TL;DR
This newsletter is about o1, OpenAI's new large language model. It looks at what makes the model different from its predecessors and its potential implications for AI development and regulation.
Here are the key takeaways:
On 12 September, OpenAI released a new large language model (LLM) called o1 (in a preview and a mini version). The major improvement of this model is its ability to 'reason'.
There are three key elements to the development of o1:
Large-scale reinforcement learning
Chain-of-thought
New training data
These three key elements (reinforcement learning, chain-of-thought and new data) of o1's development is what has enabled OpenAI to build a model that reasons. OpenAI claims that this is akin to how humans may take time to think about a response to a difficult question.

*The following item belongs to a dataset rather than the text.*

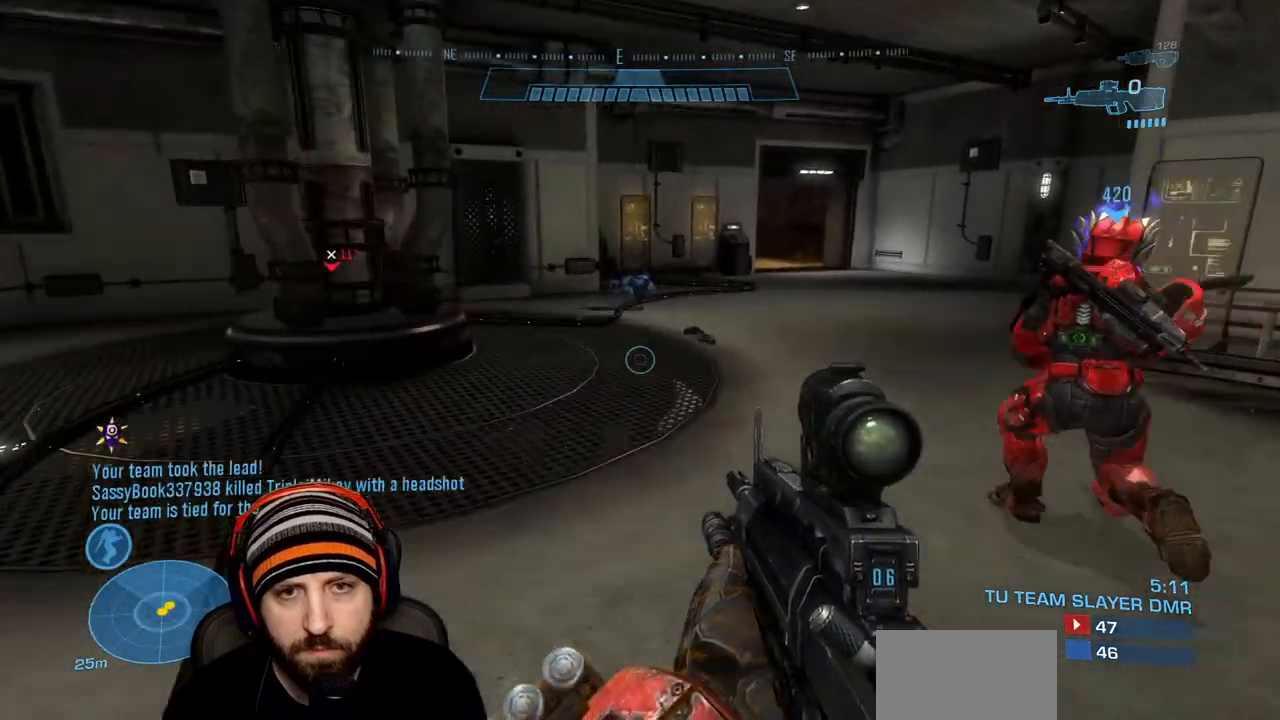
{"buttons": [], "left_stick": "up", "right_stick": "center", "events": []}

o1 potentially has three big implications:
The improved performance and capabilities of the o1 models (according to evaluations carried out by OpenAI) mainly come from increasing inference compute. This potentially introduces a new scaling law for inference whereby higher inference compute leads to higher performace.
Given that o1 expends more compute at inference time, users of the model will be hit with higher costs to query the model. No doubt OpenAI will seek to reduce these costs for users over time.
o1 challenges the presumption of AI legislation that uses training compute as a proxy for determining the risk of a model. If the inference scaling law introduced by o1 holds true, then the presumption that higher training compute equates to higher risk is significantly weakened
What is new with o1?
On 12 September, OpenAI released a new large language model (LLM) called o1 (in a preview and a mini version). The major improvement of this model is its ability to 'reason':
The o1 model series is trained with large-scale reinforcement learning to reason using chain of thought.1
But what does this mean exactly? What does it mean for an LLM to 'reason' and how have OpenAI made this possible?
According to OpenAI, o1's ability to reason consists of the model thinking about a prompt before providing answer. It is trained to "refine [its] thinking process, try different strategies, and recognize [its] mistakes."2
There are three key elements to the development of o1:
Large-scale reinforcement learning
Chain-of-thought
New training data
Regarding the first element, reinforcement learning is about coxing the model to behave in a certain way by 'rewarding' it when it executes the desired behaviour. This is done through an iterative process whereby the model learns the optimal strategy for achieving a set goal.3
Reinforcement learning is a methodology that OpenAI has used before to develop its previous GPT models. It has used reinforcement learning with human feedback (RLHF)4 to train the model to use its understanding of natural language to produce more reliable and user-friendly responses to prompts (which I have explained in more detail in a previous post on Google's Gemini that uses the same technique).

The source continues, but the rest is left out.